Election board member Dennis Sipe said the locations of campaign signs at the Washington County Fairgrounds, the Knights of Columbus Hall on Franklin Street in Marietta and a polling place in the Warren Local School District were called into question.
"We went to both locations (in Marietta) and we had our measuring equipment and measured out 100 feet and found out there were a few signs within the 100 foot marker...so we moved them back," he said.
Sipe said it was determined that the single sign that was called into question at the polling place in the Warren Local School district was not in violation of the law.
"It was near the entrance so that might have been the cause of concern," he said.
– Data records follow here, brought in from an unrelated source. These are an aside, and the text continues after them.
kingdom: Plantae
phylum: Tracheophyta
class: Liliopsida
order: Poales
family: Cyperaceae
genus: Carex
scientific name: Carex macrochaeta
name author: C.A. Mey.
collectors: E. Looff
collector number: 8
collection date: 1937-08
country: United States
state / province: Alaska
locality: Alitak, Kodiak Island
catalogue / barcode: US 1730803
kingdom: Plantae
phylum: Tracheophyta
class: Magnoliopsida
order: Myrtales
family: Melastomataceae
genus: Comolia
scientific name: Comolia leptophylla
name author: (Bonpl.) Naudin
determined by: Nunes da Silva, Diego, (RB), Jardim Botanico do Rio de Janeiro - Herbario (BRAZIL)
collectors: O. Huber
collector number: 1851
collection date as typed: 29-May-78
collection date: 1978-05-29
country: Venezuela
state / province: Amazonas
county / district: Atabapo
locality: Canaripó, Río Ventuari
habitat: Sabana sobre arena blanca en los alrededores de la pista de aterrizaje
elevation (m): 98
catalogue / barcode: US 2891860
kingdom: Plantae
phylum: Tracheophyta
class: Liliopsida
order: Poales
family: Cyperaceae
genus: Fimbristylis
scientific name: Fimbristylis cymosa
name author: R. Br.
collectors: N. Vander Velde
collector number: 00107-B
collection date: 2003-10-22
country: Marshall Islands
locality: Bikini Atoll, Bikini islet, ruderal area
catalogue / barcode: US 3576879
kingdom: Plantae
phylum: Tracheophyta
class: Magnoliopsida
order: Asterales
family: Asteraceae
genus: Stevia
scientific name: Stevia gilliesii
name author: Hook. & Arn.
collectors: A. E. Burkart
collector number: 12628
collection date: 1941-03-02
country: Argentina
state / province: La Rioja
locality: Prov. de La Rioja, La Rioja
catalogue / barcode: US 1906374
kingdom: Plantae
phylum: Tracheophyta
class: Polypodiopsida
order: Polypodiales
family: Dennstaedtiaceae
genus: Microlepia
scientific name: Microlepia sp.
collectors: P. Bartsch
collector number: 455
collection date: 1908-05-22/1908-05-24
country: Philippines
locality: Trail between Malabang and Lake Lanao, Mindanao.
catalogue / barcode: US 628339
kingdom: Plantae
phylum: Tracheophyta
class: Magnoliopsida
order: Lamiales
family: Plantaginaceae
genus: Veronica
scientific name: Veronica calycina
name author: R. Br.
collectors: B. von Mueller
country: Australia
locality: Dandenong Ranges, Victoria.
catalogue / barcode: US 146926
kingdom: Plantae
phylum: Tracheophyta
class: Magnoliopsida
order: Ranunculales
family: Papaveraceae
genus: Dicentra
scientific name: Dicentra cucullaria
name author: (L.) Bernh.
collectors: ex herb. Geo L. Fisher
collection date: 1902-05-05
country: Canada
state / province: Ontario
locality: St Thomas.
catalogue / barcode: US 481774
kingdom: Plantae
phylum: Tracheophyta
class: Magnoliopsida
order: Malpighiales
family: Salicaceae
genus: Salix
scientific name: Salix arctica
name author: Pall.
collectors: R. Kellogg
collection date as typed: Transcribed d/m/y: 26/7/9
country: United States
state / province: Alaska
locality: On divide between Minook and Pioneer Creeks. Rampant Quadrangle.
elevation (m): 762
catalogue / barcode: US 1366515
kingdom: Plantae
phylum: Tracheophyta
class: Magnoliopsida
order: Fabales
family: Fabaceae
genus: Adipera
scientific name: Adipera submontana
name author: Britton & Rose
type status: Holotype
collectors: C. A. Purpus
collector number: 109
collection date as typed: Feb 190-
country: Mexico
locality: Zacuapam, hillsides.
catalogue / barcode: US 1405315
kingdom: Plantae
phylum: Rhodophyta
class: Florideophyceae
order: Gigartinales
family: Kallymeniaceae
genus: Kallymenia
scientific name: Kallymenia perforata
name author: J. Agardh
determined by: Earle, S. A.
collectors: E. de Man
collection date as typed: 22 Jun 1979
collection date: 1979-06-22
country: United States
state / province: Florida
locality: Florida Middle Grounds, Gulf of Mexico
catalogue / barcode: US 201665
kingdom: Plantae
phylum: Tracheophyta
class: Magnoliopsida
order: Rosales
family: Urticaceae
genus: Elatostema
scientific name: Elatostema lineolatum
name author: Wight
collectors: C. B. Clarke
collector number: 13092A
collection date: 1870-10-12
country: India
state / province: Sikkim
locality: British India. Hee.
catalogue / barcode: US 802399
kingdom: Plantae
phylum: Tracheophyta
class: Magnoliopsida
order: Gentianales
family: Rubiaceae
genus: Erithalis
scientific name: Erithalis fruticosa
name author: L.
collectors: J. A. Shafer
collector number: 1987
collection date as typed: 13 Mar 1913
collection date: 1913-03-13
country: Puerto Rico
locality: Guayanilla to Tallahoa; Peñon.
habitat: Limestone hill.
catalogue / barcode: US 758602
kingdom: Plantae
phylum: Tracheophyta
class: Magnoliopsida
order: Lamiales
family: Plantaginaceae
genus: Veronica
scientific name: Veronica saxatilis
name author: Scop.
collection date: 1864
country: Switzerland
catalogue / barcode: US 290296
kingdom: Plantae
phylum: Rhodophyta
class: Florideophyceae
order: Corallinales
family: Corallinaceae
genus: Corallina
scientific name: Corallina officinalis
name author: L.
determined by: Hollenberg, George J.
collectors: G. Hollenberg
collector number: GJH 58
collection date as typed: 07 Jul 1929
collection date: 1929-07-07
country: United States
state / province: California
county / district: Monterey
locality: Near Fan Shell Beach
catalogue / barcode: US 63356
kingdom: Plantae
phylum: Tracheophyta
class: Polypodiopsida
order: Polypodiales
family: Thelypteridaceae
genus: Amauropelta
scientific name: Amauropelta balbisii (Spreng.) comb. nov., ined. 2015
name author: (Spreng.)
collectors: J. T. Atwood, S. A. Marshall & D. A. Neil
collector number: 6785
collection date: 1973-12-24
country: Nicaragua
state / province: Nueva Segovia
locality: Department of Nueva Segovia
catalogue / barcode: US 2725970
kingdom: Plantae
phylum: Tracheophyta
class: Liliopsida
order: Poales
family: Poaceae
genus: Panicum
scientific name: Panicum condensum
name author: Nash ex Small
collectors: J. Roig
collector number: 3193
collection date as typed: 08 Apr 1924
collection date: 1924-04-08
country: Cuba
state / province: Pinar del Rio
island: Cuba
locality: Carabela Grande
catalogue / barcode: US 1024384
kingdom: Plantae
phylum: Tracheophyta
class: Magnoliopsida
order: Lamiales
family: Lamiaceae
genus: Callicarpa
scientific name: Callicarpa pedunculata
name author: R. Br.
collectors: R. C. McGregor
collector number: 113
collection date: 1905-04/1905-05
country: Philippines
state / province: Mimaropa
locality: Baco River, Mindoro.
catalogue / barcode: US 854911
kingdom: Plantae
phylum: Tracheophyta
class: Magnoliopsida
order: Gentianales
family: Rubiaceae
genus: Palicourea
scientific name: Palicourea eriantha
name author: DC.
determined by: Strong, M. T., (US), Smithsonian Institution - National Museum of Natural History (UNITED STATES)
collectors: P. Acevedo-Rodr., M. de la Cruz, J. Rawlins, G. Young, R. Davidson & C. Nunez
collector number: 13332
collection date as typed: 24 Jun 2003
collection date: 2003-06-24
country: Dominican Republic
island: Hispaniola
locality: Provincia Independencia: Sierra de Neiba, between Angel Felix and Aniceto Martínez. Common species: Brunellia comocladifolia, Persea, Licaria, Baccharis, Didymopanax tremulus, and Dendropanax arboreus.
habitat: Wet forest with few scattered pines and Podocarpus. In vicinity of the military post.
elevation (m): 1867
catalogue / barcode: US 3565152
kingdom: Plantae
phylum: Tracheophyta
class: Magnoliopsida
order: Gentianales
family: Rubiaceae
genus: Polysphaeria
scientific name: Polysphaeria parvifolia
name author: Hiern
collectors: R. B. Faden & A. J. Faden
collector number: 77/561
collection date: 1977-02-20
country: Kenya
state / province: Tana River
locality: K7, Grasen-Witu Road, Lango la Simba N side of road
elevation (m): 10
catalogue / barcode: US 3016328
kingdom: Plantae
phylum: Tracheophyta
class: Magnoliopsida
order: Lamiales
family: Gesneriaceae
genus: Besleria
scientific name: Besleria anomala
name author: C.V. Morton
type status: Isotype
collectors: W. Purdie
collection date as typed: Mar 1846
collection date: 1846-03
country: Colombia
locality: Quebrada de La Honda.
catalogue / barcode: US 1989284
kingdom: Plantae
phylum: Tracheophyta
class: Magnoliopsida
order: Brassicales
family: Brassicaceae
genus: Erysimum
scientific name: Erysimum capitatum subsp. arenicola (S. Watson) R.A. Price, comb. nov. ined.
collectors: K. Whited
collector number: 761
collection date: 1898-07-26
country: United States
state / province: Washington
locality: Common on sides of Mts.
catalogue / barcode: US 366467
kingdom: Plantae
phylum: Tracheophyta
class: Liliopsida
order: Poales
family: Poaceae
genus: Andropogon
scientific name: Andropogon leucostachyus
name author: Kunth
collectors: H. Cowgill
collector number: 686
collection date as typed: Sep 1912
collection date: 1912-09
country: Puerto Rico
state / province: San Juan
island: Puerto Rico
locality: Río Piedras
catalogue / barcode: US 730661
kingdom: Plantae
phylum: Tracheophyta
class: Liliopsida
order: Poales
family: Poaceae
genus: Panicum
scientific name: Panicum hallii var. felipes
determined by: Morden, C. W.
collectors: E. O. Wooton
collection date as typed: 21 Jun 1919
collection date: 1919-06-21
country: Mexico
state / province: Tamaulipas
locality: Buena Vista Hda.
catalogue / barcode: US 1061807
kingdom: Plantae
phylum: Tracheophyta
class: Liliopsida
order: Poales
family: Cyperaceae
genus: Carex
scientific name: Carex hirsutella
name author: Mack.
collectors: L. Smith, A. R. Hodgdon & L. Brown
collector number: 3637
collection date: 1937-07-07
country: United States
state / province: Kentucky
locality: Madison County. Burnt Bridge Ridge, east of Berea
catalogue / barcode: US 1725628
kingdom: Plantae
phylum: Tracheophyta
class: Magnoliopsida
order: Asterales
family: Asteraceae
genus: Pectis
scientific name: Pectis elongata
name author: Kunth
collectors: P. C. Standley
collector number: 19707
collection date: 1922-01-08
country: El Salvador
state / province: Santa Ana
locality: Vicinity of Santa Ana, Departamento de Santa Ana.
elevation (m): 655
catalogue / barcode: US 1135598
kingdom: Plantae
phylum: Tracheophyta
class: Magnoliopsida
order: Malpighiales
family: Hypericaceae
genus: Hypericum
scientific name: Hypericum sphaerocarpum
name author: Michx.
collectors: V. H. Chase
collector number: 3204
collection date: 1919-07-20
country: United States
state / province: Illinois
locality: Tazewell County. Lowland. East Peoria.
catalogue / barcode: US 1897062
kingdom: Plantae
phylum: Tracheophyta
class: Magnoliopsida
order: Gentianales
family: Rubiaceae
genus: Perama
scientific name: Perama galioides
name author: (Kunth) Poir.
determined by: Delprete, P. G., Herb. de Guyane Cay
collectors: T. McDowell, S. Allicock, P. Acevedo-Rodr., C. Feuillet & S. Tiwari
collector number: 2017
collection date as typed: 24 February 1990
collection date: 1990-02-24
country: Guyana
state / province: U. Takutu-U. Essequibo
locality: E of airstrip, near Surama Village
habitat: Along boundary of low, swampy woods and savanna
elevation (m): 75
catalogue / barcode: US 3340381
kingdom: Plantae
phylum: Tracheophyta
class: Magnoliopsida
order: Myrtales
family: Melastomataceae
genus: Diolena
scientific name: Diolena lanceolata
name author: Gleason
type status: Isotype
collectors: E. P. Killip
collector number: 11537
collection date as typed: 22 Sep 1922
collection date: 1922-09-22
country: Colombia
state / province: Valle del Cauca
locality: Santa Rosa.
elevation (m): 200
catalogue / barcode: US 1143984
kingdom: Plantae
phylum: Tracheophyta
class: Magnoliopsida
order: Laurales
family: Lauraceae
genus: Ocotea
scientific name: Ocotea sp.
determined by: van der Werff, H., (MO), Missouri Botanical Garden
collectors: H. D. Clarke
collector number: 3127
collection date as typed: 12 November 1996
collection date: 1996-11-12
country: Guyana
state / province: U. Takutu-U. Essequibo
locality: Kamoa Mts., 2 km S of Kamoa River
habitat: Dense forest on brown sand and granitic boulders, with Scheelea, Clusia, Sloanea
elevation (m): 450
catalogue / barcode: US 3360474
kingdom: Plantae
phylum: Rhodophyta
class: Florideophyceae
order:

Byers said there were also some voters who became upset because they heard on the radio the polls opened at 6 a.m. when in reality they opened at 6:30 a.m.
She said another issue that came up involved people calling Tuesday and requesting that a ballot be hand delivered to them because for one reason or another they were unable to fill out a ballot at their polling place.
She said there are usually one or two people who make this request on election day, but Tuesday there were about 10 of them.
She said board members took ballots to people's homes even though they weren't required to do so.
"Our board members have run all over this county," she said. "The rule is they (voters) can't do that unless they're at a hospital."
Byers noted that people who are ill, cannot drive or for some other reason cannot get to their polling place on election day should request an absentee ballot so they can fill it out in advance in their home.